*Alıntılanan metin*.
• • •

Kimi Peygamberin yolunca yürür.
Kimi cahil, kimi pek yobaz olur.29
Orhan Veli yukarıdaki dörtlükten sonra gelen
Bu düzen böyle mi gidecek ?
Pireler filleri yutacak;
Yedi nüfuslu haneye
Üç buçuk tayin yetecek ?
dörtlüğündeki "pirenin filleri yutması" imajını yine Mestî'nin aynı destanında ufak bir farkla buluyoruz :
"Kimisi fil, kimi fil yutan sıçan"
Orhan Veli'nin şiiri, ele aldığı "insanlar arasındaki farklar, adaletsizlikler" temasıyla da Mestî'nin şiiriyle birleşir.
Nasrettin Hoca:
Orhan Veli Kanık, Nasrettin Hoca Fıkralarından yetmiş tanesini manzum olarak yazarak "Nasrettin Hoca Hikâyeleri" adı altında neşretmiştir. Eserin önsözünde La Fontaine'in masallarını Türkçe’ye çevirdiği sırada Şevket Rado'nun tavsiyesiyle Nasrettin Hoca'ya ait fıkraları manzum olarak yazmaya karar verdiğini, işe başlayınca bu fıkraların "daha halâ Türkçe olarak yazılmamış" olduğunu gördüğünü, onları okunabilir bir dille yazmanın "küçümsenmeyecek bir iş" olduğuna inandığını, bu inançla eseri yazdığını, eserinin daha önce bu konuda yapılan denemelerin hepsinden daha başarılı olduğuna inandığını belirtir.

• • •

*Yapmanız gereken*. Orhan Veli'nin halk edebiyatıyla bağını inceleyen yazıyı, son cümlesinden sonra gelecek biçimde sürdürün. Bu iş için kayıtlara ihtiyaç yoktur.

*Veri kümesi kayıtları*.
• • •

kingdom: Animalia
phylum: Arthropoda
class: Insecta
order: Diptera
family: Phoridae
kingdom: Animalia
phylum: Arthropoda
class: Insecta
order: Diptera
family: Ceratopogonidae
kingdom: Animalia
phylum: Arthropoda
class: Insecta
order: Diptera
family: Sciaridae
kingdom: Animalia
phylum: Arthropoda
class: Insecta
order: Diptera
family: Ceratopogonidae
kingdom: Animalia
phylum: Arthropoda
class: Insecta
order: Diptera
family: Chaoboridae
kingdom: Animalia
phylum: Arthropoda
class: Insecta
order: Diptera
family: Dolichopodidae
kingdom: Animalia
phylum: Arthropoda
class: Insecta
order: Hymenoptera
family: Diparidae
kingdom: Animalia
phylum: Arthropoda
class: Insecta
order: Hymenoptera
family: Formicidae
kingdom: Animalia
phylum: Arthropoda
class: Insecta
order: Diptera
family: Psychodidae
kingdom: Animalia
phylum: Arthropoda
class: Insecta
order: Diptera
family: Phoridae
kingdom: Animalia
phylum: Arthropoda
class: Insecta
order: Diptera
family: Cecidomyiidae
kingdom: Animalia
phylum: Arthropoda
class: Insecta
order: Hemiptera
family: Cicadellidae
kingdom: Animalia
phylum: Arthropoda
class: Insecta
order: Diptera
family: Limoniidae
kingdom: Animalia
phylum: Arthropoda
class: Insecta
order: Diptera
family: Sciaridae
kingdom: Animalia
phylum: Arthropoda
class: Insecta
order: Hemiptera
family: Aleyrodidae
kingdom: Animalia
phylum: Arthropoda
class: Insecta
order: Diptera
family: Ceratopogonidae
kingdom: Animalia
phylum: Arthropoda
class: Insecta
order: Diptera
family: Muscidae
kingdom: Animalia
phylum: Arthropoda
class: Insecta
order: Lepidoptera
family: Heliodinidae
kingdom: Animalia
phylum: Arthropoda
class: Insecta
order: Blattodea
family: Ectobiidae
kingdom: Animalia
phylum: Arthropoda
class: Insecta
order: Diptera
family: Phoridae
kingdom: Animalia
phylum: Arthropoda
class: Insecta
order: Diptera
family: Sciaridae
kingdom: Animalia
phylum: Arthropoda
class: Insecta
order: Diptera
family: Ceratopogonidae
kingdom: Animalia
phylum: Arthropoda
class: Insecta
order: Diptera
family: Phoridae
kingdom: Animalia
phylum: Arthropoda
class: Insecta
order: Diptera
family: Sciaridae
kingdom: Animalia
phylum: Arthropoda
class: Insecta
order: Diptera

• • •

*Alıştırma sonucu*.
Orhan Veli eserin önsözünde yazdığı manzumelerin vezni ve şekli hakkında şu açıklamayı yapar :
"Bunları yazarken La Fontaine'in, fable'lerinde kullandığına benzer bir nazım şekli kullandım. Ölçünün yer yer değişmesi, bu manzumeleri, hep aynı ölçüyle sürüp giden manzumelerdeki biteviyelikten kurtardı. Ayaklarda da dilimizin Türkçeleşmesinden sonra şunun bunun uydurduğu kafiye kaidelerine bağlı kalmadım. Zaten, öteden beri, bu kaidelerin batı dillerindeki kaidelere benzemediğini görüp üzülürdüm." 30
Fıkraların kaynakları hakkında şu bilgiyi verir :
"Fıkraları seçmek için türlü kitaplara başvurdum. Geçen yüzyıl içinde çıkmış taş basması bir letaif kitabından başka, elime, Tevfik Beyin kitabı, Hazine-i Letaif-i Lâmiî, Hikâyât-ı Vedâdî gibi kitaplar geçti. Ama Velet Çelebi tarafından tertiplendiğini duyduğum Behaî nüshasının bütün bu kitapların tetkikinden soma meydana getirildiğini gördüm. Ayrıca bu kitapta, ötekinden berikinden alınmış, bir iki yüz tane de yeni fıkra vardı. O zaman anladım ki. bu fıkraların hangisi Hocaya aittir, hangisi değildir diye düşünmenin manası yok. Zaten fıkralar okunduğu zaman da kolayca anlaşılıyor, bütün bu hikâyeler bir kişiye ait olamaz. İhtimal Nasrettin Hoca adında biri yaşamıştır; bu hikâyelerden bir kaçı da onun başından geçmiştir. Ama hepsini ona mal etmeye kalkışmak, o hikâyelere bağlı bir hayatın imkânsızlığını görmemek demektir."
Orhan Veli, bu manzum hikâyelerde hece veznini kullanmıştır. La Fontaine'in fabllerini şekil yönünden örnek alan şair, onun gibi diyaloglara yer vermiş, monotonluğu kırmak için vezin değişikliklerinden faydalanmıştır. Orhan Veli, bu manzumelerde hece vezninin duraklı, duraksız 7'li, ll'li, 14'lü vezinlerini kullanmış, zaman zaman diyaloglardaki ihtiyacına göre mısraları daha küçük parçalar halinde bölmüştür.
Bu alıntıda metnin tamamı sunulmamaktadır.